Within the CHAPLIN program, the entire chain is represented. The cooperation consists of companies (road builders, asphalt producers) and governments (Rijkswaterstaat, provinces and municipalities), supported by research and technology parties (Utrecht University, Wageningen Food & Biobased Research, TNO, Q8 Research and the Asphalt Knowledge Center). The partners develop the technology and stimulate market introduction to make a major contribution to sustainable road paving.
Martijn Verschuren, Manager Business Development at asphalt producer H4A clearly sees the added value of the cooperation: "We are all facing the same challenge; we have to get rid of the use of fossil raw materials. You can work on that as an individual company - and we do - but CHAPLIN has now built a broad network throughout the Netherlands with a lot of knowledge and experience. It is nice that CHAPLIN takes the lead and together with the partners sets the course, talks with all parties and informs and convinces clients about the importance, the necessity and the quality of bio-based asphalt."

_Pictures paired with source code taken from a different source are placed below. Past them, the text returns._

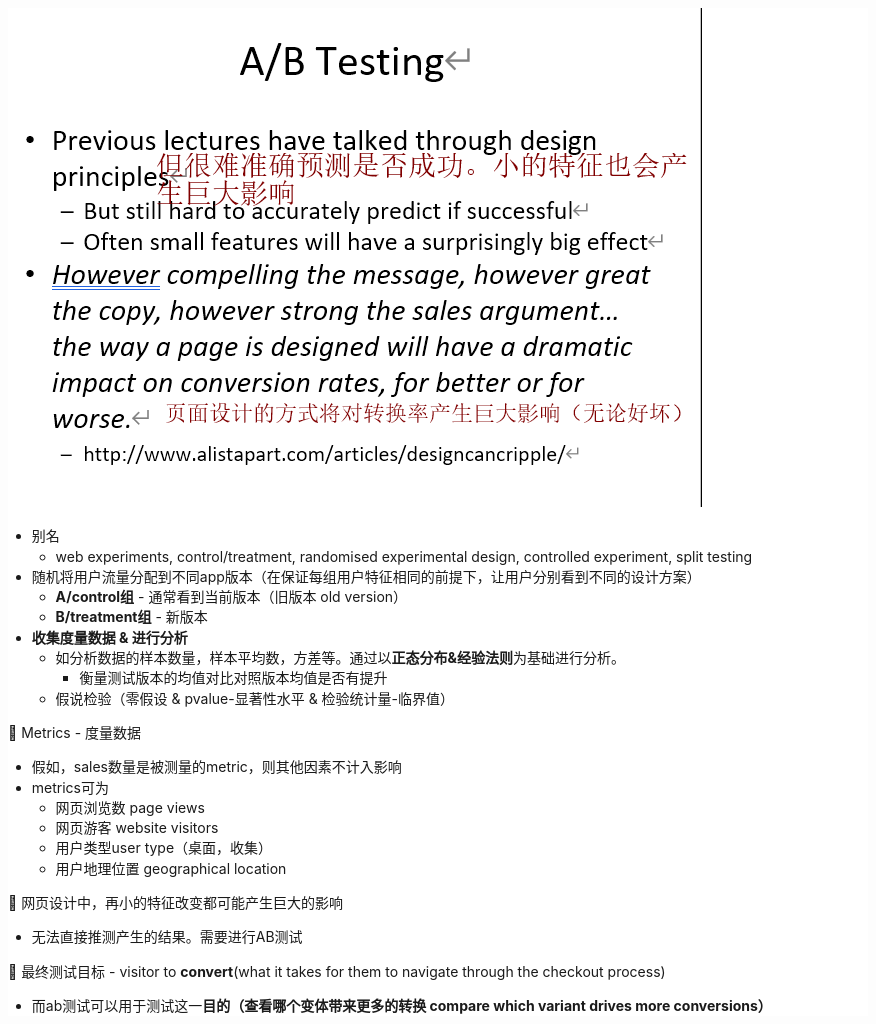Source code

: ![](/static/2020-12-05-23-44-52.png)

* 别名
  * web experiments, control/treatment, randomised experimental design, controlled experiment, split testing
* 随机将用户流量分配到不同app版本（在保证每组用户特征相同的前提下，让用户分别看到不同的设计方案）
  * **A/control组** - 通常看到当前版本（旧版本 old version）
  * **B/treatment组** - 新版本
* **收集度量数据 & 进行分析**
  * 如分析数据的样本数量，样本平均数，方差等。通过以**正态分布&经验法则**为基础进行分析。
    * 衡量测试版本的均值对比对照版本均值是否有提升
  * 假说检验（零假设 & pvalue-显著性水平 & 检验统计量-临界值）

🍊 Metrics - 度量数据

* 假如，sales数量是被测量的metric，则其他因素不计入影响
* metrics可为
  * 网页浏览数 page views
  * 网页游客 website visitors
  * 用户类型user type（桌面，收集）
  * 用户地理位置 geographical location

🍊 网页设计中，再小的特征改变都可能产生巨大的影响

* 无法直接推测产生的结果。需要进行AB测试

🍊 最终测试目标 - visitor to **convert**(what it takes for them to navigate through the checkout process)

* 而ab测试可以用于测试这一**目的（查看哪个变体带来更多的转换 compare which variant drives more conversions）**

The collaboration was crowned last year by winning the WOW Prize. Platform WOW, an alliance of 11,000 road and water managers, awarded CHAPLIN with the WOW prize for the most inspiring and innovative cooperation program. That was a special moment for Martin Junginger, professor of biobased economy at Utrecht University: "When the professional jury, which judged projects on innovation, sustainability and chain cooperation, chose CHAPLIN as the winner, that was really fantastic! In my eyes, those are also really the three strengths of our cooperation and that was a very nice recognition from the subject matter."
Partly because the collaboration is going so well, the consortium is steadily moving toward commercialization of biobased asphalt. And that raises questions: who owns the innovation, who will apply it, and who will have insight into the results? Collaboration must be well orchestrated. "That's why we work with cooperation contracts," says Joop Groen. "In these, we make clear agreements with each partner about what they bring in and what they can expect in return. The main thing remains that we work according to the principle of joint innovation, which has proven itself in practice in recent years, so we will certainly continue with that. That requires an open mindset from participants and I am proud that despite the different interests and backgrounds we manage to work together so constructively and energetically."

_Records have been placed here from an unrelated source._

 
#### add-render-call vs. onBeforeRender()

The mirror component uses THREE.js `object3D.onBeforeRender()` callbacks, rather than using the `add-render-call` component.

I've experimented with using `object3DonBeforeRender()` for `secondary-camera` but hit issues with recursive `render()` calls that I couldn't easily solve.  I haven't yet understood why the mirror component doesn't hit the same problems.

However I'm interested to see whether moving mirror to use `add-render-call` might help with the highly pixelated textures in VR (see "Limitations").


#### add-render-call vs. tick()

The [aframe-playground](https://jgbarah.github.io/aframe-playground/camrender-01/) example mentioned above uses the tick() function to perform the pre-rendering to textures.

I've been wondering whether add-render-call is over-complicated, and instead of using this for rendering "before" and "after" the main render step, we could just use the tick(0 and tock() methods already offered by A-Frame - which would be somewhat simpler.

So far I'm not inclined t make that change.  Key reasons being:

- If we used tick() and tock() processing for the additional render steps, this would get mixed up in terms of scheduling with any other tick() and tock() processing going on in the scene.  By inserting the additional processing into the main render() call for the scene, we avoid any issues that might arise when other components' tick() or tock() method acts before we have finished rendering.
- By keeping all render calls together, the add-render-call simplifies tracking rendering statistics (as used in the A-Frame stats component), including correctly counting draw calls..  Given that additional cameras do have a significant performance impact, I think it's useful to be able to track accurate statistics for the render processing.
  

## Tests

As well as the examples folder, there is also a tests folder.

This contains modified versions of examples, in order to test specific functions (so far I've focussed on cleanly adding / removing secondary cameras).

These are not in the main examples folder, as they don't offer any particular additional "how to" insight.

On how exactly the collaboration works, Joop Groen explains, "Parties become members, support the collaboration and can then participate in specific projects. Last year we successfully completed two projects and recently we started a follow-up project to develop a technology for biobased binder that will eventually enable 100% replacement of fossil bitumen with biobased binder." The CHAPLIN consortium now has some 30 members.

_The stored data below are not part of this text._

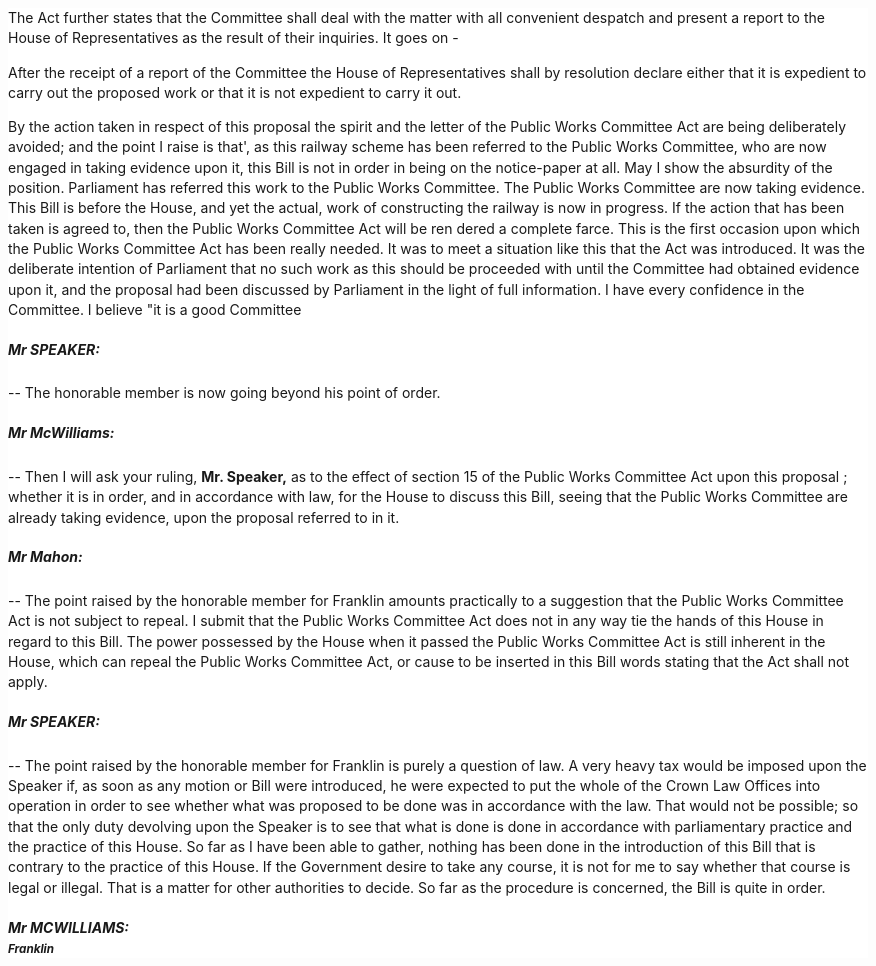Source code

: The Act further states that the Committee shall deal with the matter with all convenient despatch and present a report to the House of Representatives as the result of their inquiries. It goes on - 

After the receipt of a report of the Committee the House of Representatives shall by resolution declare either that it is expedient to carry out the proposed work or that it is not expedient to carry it out. 

By the action taken in respect of this proposal the spirit and the letter of the Public Works Committee Act are being deliberately avoided; and the point I raise is that', as this railway scheme has been referred to the Public Works Committee, who are now engaged in taking evidence upon it, this Bill is not in order in being on  the  notice-paper at all. May I show the absurdity of the position. Parliament has referred this work to the Public Works Committee. The Public Works Committee are now taking evidence. This Bill is before the House, and yet the actual, work of constructing the railway is now in progress. If the action that has been taken is agreed to, then the Public Works Committee Act will be ren dered a complete farce. This is the first occasion upon which the Public Works Committee Act has been really needed. It was to meet a situation like this that the Act was introduced. It was the deliberate intention of Parliament that no such work as this should be proceeded with until the Committee had obtained evidence upon it, and the proposal had been discussed by Parliament in the light of full information. I have every confidence in the Committee. I believe "it is a good Committee 

##### Mr SPEAKER:

-- The honorable member is now going beyond his point of order. 

##### Mr McWilliams:

-- Then I will ask your ruling,  **Mr. Speaker,**  as to the effect of section 15 of the Public Works Committee Act upon this proposal ; whether it is in order, and in accordance with law, for the House to discuss this Bill, seeing that the Public Works Committee are already taking evidence, upon the proposal referred to in it. 

##### Mr Mahon:

-- The point raised by the honorable member for Franklin amounts practically to a suggestion that the Public Works Committee Act is not subject to repeal. I submit that the Public Works Committee Act does not in any way tie the hands of this House in regard to this Bill. The power possessed by the House when it passed the Public Works Committee Act is still inherent in the House, which can repeal the Public Works Committee Act, or cause to be inserted in this Bill words stating that the Act shall not apply. 

##### Mr SPEAKER:

-- The point raised by the honorable member for Franklin is purely a question of law. A very heavy tax would be imposed upon the  Speaker  if, as soon as any motion or Bill were introduced, he were expected to put the whole of the Crown Law Offices into operation in order to see whether what was proposed to be done was in accordance with the law. That would not be possible; so that the only duty devolving upon the  Speaker  is to see that what is done is done in accordance with parliamentary practice and the practice of this House. So far as I have been able to gather, nothing has been done in the introduction of this Bill that is contrary to the practice of this House. If the Government desire to take any course, it is not for me to say whether that course is legal or illegal. That is a matter for other authorities to decide. So far as the procedure is concerned, the Bill is quite in order. 

##### Mr MCWILLIAMS:<br><small class="text-muted">Franklin</small>
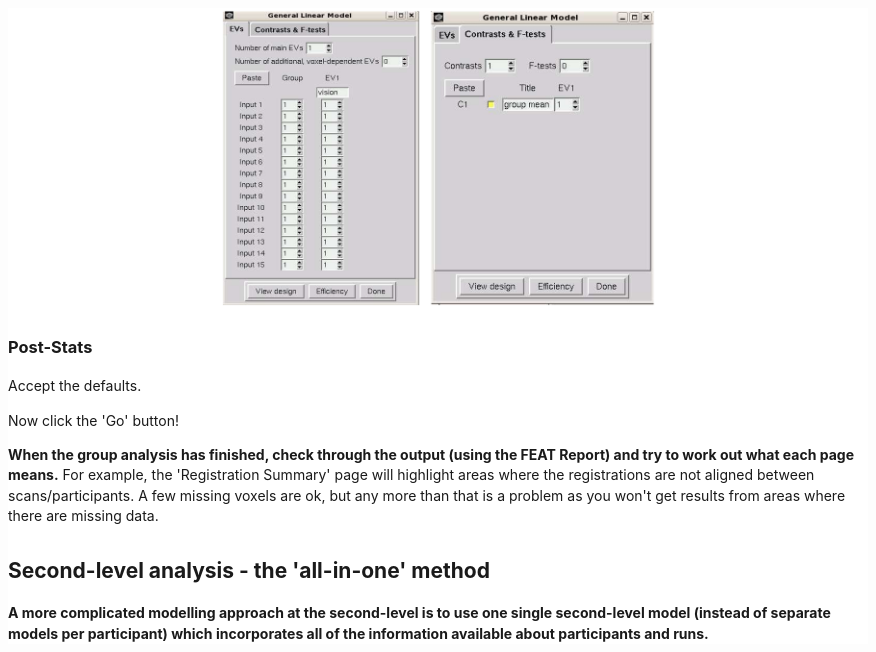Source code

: <p align="center">
 <img src="../../assets/images/workshop7/higher-level-analysis/glm_third_level.png" alt="GLM Third Level" width="700" height="300">
</p>

<h3>Post-Stats</h3>

Accept the defaults.   

Now click the 'Go' button!

<b>When the group analysis has finished, check through the output (using the FEAT Report) and try to work out what each page means.</b>
For example, the 'Registration Summary' page will highlight areas where the registrations are not aligned between scans/participants. 
A few missing voxels are ok, but any more than that is a problem as you won't get results from areas where there are missing data.

## Second-level analysis - the 'all-in-one' method

<b>A more complicated modelling approach at the second-level is to use one single second-level model (instead of separate models per participant) which incorporates all of the information available about participants and runs.</b>
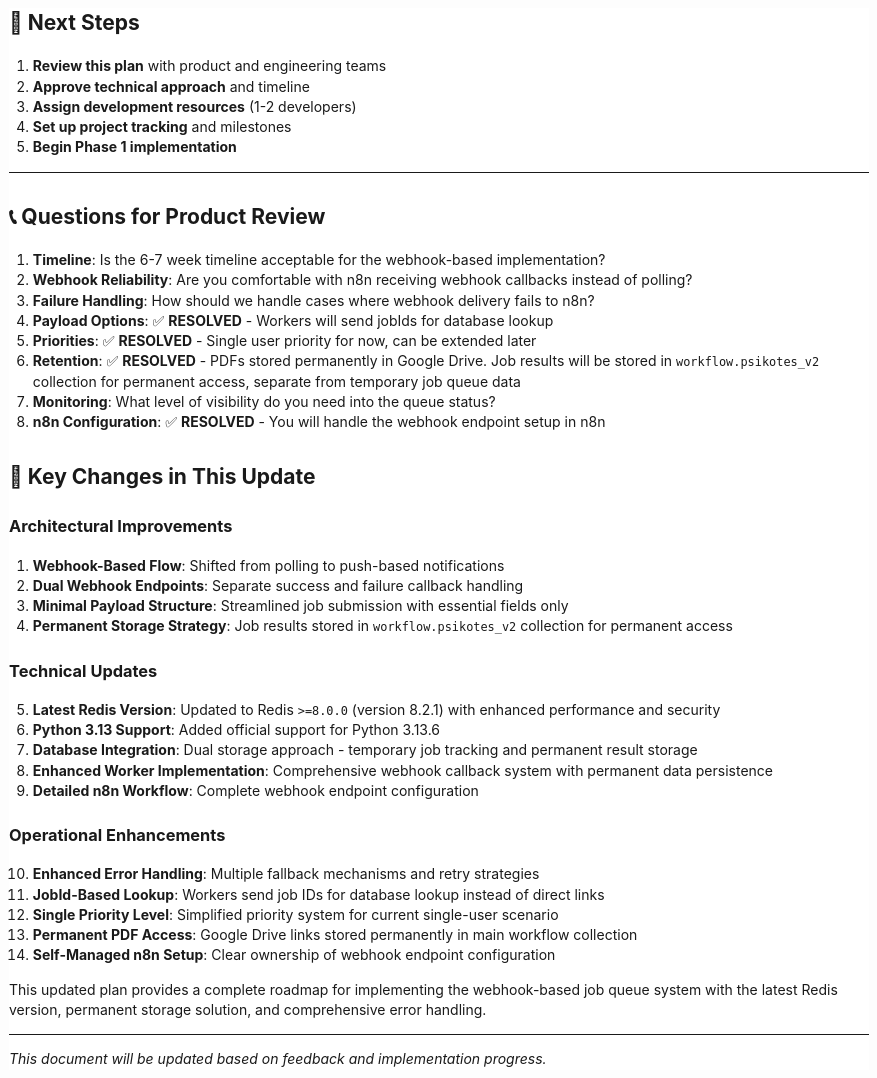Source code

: 
## 🎯 Next Steps

1. **Review this plan** with product and engineering teams
2. **Approve technical approach** and timeline
3. **Assign development resources** (1-2 developers)
4. **Set up project tracking** and milestones
5. **Begin Phase 1 implementation**

---

## 📞 Questions for Product Review

1. **Timeline**: Is the 6-7 week timeline acceptable for the webhook-based implementation?
2. **Webhook Reliability**: Are you comfortable with n8n receiving webhook callbacks instead of polling?
3. **Failure Handling**: How should we handle cases where webhook delivery fails to n8n?
4. **Payload Options**: ✅ **RESOLVED** - Workers will send jobIds for database lookup
5. **Priorities**: ✅ **RESOLVED** - Single user priority for now, can be extended later
6. **Retention**: ✅ **RESOLVED** - PDFs stored permanently in Google Drive. Job results will be stored in `workflow.psikotes_v2` collection for permanent access, separate from temporary job queue data
7. **Monitoring**: What level of visibility do you need into the queue status?
8. **n8n Configuration**: ✅ **RESOLVED** - You will handle the webhook endpoint setup in n8n

## 🔄 Key Changes in This Update

### Architectural Improvements
1. **Webhook-Based Flow**: Shifted from polling to push-based notifications
2. **Dual Webhook Endpoints**: Separate success and failure callback handling
3. **Minimal Payload Structure**: Streamlined job submission with essential fields only
4. **Permanent Storage Strategy**: Job results stored in `workflow.psikotes_v2` collection for permanent access

### Technical Updates
5. **Latest Redis Version**: Updated to Redis `>=8.0.0` (version 8.2.1) with enhanced performance and security
6. **Python 3.13 Support**: Added official support for Python 3.13.6
7. **Database Integration**: Dual storage approach - temporary job tracking and permanent result storage
8. **Enhanced Worker Implementation**: Comprehensive webhook callback system with permanent data persistence
9. **Detailed n8n Workflow**: Complete webhook endpoint configuration

### Operational Enhancements
10. **Enhanced Error Handling**: Multiple fallback mechanisms and retry strategies
11. **JobId-Based Lookup**: Workers send job IDs for database lookup instead of direct links
12. **Single Priority Level**: Simplified priority system for current single-user scenario
13. **Permanent PDF Access**: Google Drive links stored permanently in main workflow collection
14. **Self-Managed n8n Setup**: Clear ownership of webhook endpoint configuration

This updated plan provides a complete roadmap for implementing the webhook-based job queue system with the latest Redis version, permanent storage solution, and comprehensive error handling.

---

*This document will be updated based on feedback and implementation progress.*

"In addition to projects, twice a year we organize a CHAPLIN Expedition Day where members can meet each other. At the beginning of November we will be a guest at Boskalis' road construction laboratory QRS-LAB in Rotterdam and I am looking forward to that immensely. Finally, we have a newsletter for partners in which we share knowledge and experiences and make calls. Our consortium is open. We would like to involve more road authorities because they have a steering role from their position. Frontrunners who want to stimulate and apply this development are still welcome."